Airplanes are magic. We are so accustom to flying that I think we often forget how truly amazing it is to be transported from once place on earth to a completely different place in a matter of hours. Even though I understand all the mechanics and physics of air travel, it still never fails to amaze me when I step off a plane to a completely different world. I was thinking on the flight last night how if you took someone from a hundred or more years ago, put them in a seat in a long metal tube for a few hours (assuming the windows were covered!) and they then stepped off in another part of the world, they would think you were a witch! It is an experience that is completely unimaginable at any other time in history other then the most recent few years. Anyway, the magic did its trick, and after an amazingly painless flight, we magically found ourselves in the Auckland airport! We have rented a minivan that will serve as transportation as well as sleeping accommodations. Of course the hardest part is the fact that they drive on the wrong side of the road here, although they seem convinced that it’s the correct side! We traveled west out of Auckland to a jetty of land called the Coromandel Peninsula. About 2 hours outside of Auckland, an amazing thing happed, the world became more gorgeous then usual! Driving along the lush green mountains where they slide gracefully it to the ocean, the water a stunning shade of turquoise, islands in the distance. Absolutely beautiful! We are camped tonight at a place just north of Coromandel Town, right next to the beach, and the weather has been sunny and wonderful all day. We just got some travel advice from a French couple camped next door, but we’re still unsure where we are headed tomorrow and the remainder of the trip.








Wednesday, November 25, 2009

The beginning and reunion in LA

Well the journey has started! It was a relatively short hop over to LAX where I am now waiting for a much longer Qantas flight to Auckland. 13 hours! Good thing it leaves at midnight so hopefully exhaustion will kick in and I'll be able to snooze a good bit of the flight away!

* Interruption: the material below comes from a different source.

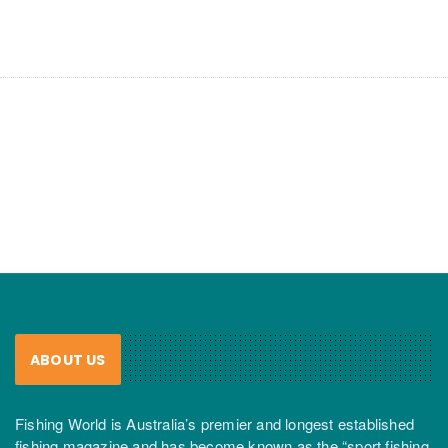
ABOUT US
Fishing World is Australia’s premier and longest established
fishing magazine and has become known as the “sport fishing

The other big event today is meeting up with my old friend Bayard. Bayard and I met in 7th grade, which would mean we've been friends for 28 years! Not only is Bayard one hell of a good bloke, but he's the best traveling companion anyone could ask for. Easygoing, rarely stinky and always up for an adventure. Not to mention funny. He's had many a clever quote, but two of him most memorable are 'I feel like I'm made of mucus"  once when he was feeling under the weather, and "Why didn't you tell me how much fun drinking and smoking can be!" when he got his first taste of said indulgences at the age of 24.